Der erste Eindruck an diesem 26. August 1978, um 19.30 Uhr: Ein bebrillter, eher magerer Mann mit scheuem, aber sehr herzlichem Lächeln, der seinen päpstlichen Segen erteilt - urbi et orbi. Johannes Paul nannte er sich - wie um die Qualitäten seiner beiden Vorgänger, des charismatischen Johannes und des analytischen Paul, in sich zu vereinen, auf sich zu ziehen. Vielleicht schwang auch etwas Unsicherheit mit, er wollte keine Fehler machen. Die Schuhe des Fischers Petrus mußten ziemlich groß sein für einen Bischof aus der kleinen Lagunenstadt Venedig. Papst Luciani - der lächelnde Papst, wie er bald genannt wurde - war von seiner Wahl auf den Stuhl Petri völlig überrascht worden, mochte fürchten, nicht hinreichend vorbereitet zu sein. Keine 24 Stunden nach seiner Wahl sagte er das so: Gestern früh bin ich in die Sixtina gegangen, um in aller Ruhe meine Stimme abzugeben. Nie hätte ich mir vorgestellt, was dann passieren sollte! Als die Sache für mich gefährlich wurde, flüsterten mir meine Nachbarn Worte der Ermutigung zu. Der eine sagte: "Nur Mut, wem der Herr eine Last auflegt, dem hilft er auch, sie zu tragen." Und der andere sagte: "Nur keine Angst, in der ganzen Welt beten so viele Leute für den neuen Papst." Als es dann soweit war, habe ich Ja gesagt. Verstehen wir uns richtig: Ich besitze nicht die Herzensgüte von Papst Johannes, und mir fehlt auch die Gelehrsamkeit und Kultur von Papst Paul. Aber ich bin nun mal an ihre Stelle getreten und will versuchen, der Kirche zu dienen.
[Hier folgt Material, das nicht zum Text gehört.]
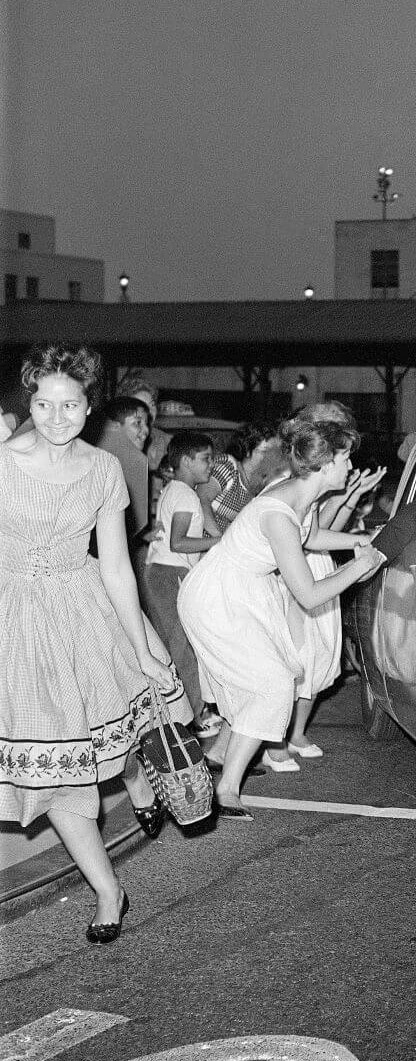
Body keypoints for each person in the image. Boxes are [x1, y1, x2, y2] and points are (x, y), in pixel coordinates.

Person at [0, 344, 178, 945]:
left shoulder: (103, 471)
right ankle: (110, 884)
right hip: (14, 628)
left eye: (69, 404)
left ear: (88, 406)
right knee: (59, 766)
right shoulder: (1, 462)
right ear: (29, 403)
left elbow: (116, 568)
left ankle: (107, 879)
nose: (55, 417)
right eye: (43, 404)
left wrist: (143, 646)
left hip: (81, 622)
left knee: (90, 746)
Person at [178, 418, 385, 819]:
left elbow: (308, 538)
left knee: (265, 679)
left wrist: (359, 542)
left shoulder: (298, 495)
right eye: (344, 459)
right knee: (272, 682)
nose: (349, 467)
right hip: (219, 596)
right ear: (326, 465)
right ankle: (226, 789)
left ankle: (220, 754)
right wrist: (358, 567)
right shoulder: (279, 510)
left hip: (245, 592)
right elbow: (309, 595)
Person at [261, 401, 387, 771]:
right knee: (294, 656)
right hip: (294, 567)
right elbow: (301, 537)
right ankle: (275, 740)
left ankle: (297, 733)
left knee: (319, 654)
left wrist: (351, 497)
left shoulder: (324, 478)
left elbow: (325, 527)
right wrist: (348, 500)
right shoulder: (288, 481)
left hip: (317, 560)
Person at [143, 431, 221, 734]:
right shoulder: (186, 494)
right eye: (205, 459)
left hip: (162, 572)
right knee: (185, 651)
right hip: (170, 573)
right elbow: (178, 542)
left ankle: (175, 721)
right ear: (187, 461)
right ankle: (184, 726)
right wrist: (219, 541)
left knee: (173, 651)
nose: (210, 465)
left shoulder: (175, 489)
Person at [197, 420, 285, 533]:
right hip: (205, 543)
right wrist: (219, 540)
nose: (271, 457)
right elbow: (201, 499)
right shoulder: (228, 466)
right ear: (247, 451)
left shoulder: (261, 482)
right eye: (265, 451)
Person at [95, 396, 153, 545]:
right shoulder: (99, 466)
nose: (146, 430)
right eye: (137, 423)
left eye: (146, 424)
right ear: (113, 426)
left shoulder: (130, 465)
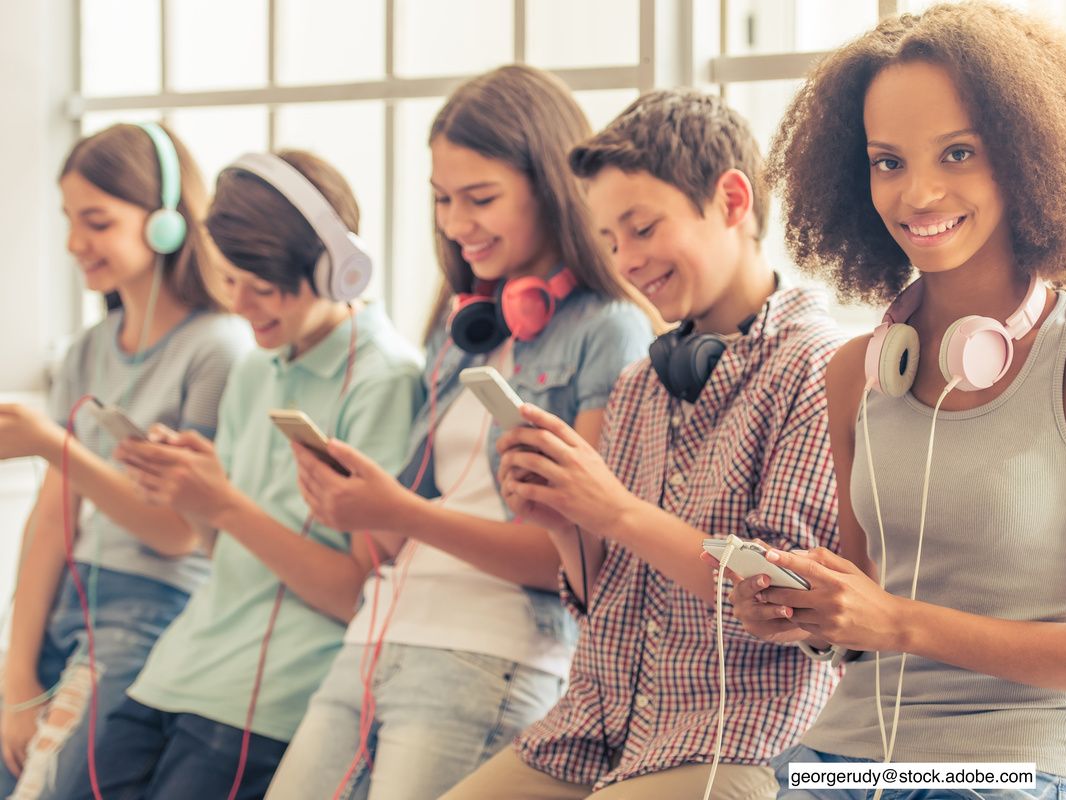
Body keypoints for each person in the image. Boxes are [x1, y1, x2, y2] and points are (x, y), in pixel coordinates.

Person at [731, 4, 1066, 798]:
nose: (919, 193)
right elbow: (858, 614)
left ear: (1029, 156)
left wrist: (897, 621)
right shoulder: (860, 370)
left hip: (1003, 768)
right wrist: (802, 615)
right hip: (840, 762)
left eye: (958, 153)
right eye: (887, 161)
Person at [265, 65, 653, 800]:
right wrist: (352, 504)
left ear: (551, 188)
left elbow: (569, 558)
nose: (455, 222)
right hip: (379, 638)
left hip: (489, 653)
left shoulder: (610, 329)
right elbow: (395, 536)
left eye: (480, 198)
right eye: (443, 198)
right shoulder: (462, 329)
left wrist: (397, 512)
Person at [444, 88, 843, 799]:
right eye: (608, 240)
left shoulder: (818, 368)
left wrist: (615, 512)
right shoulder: (639, 385)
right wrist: (567, 524)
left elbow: (788, 603)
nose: (626, 260)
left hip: (735, 739)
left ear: (730, 201)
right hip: (590, 734)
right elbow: (613, 601)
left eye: (642, 228)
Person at [82, 150, 422, 799]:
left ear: (333, 270)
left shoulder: (384, 380)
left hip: (267, 696)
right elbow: (225, 553)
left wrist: (227, 505)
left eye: (260, 288)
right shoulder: (255, 368)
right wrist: (198, 496)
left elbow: (356, 594)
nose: (240, 306)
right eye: (229, 281)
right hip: (178, 667)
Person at [0, 122, 249, 799]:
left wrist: (56, 445)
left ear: (166, 223)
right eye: (69, 221)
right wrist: (15, 673)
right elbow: (52, 520)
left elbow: (177, 531)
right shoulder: (88, 349)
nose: (75, 244)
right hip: (65, 602)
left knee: (57, 786)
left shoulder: (218, 349)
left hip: (153, 608)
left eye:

"Der Gedanke an die ungeheure Last unseres Amtes bedrückt uns", erklärte Johannes Paul I. am gleichen Tag in einer Radioansprache. "Es kommt uns so vor, als hätten wir wie Petrus unseren Fuß auf die Wellen gesetzt und würden aus Angst vor dem wütenden Sturm rufen wie er: Herr, rette mich!" Heute, in der Rückschau, finden wir viele Äußerungen von Papa Luciani, die seine Unsicherheit zeigen, seine Angst vor dem Amt, seine Überforderung vielleicht. Aber nur diese Seite wahrzunehmen, tut ihm Unrecht. Der Welt wandte Johannes Paul I. ein menschliches, herzliches, liebevolles Gesicht zu - sein Lächeln, das alle gefangennahm. Es war neu. Es sprach von Einfachheit und Echtheit. Dieser Mann gab dem Papsttum ein neues Gesicht - ein Gesicht, das sich bis heute nicht vergessen läßt. Das war, trotz seiner kurzen Amtszeit als Papst, ein genuines Geschenk an die Kirche - gültig und bleibend. [...]

Was bleibt von Johannes Paul I.? Ein Geschmack von Bitterkeit, zunächst mal. Berge übler Verdächtigungen und genauso übler Vertuschungen haben sein Bild befleckt. Er starb allein und verachtet wie Bernanos` Landpfarrer. Haben wir die Lektion, die dieses Leben und Sterben uns gegeben hat, gelernt?
Aber dann ist da noch die Erinnerung an sein Lächeln. Dieses Lächeln ist Jahrzehnte her - aber es gilt. Es erzählt vom Gottvertrauen eines Menschen. Das bleibt.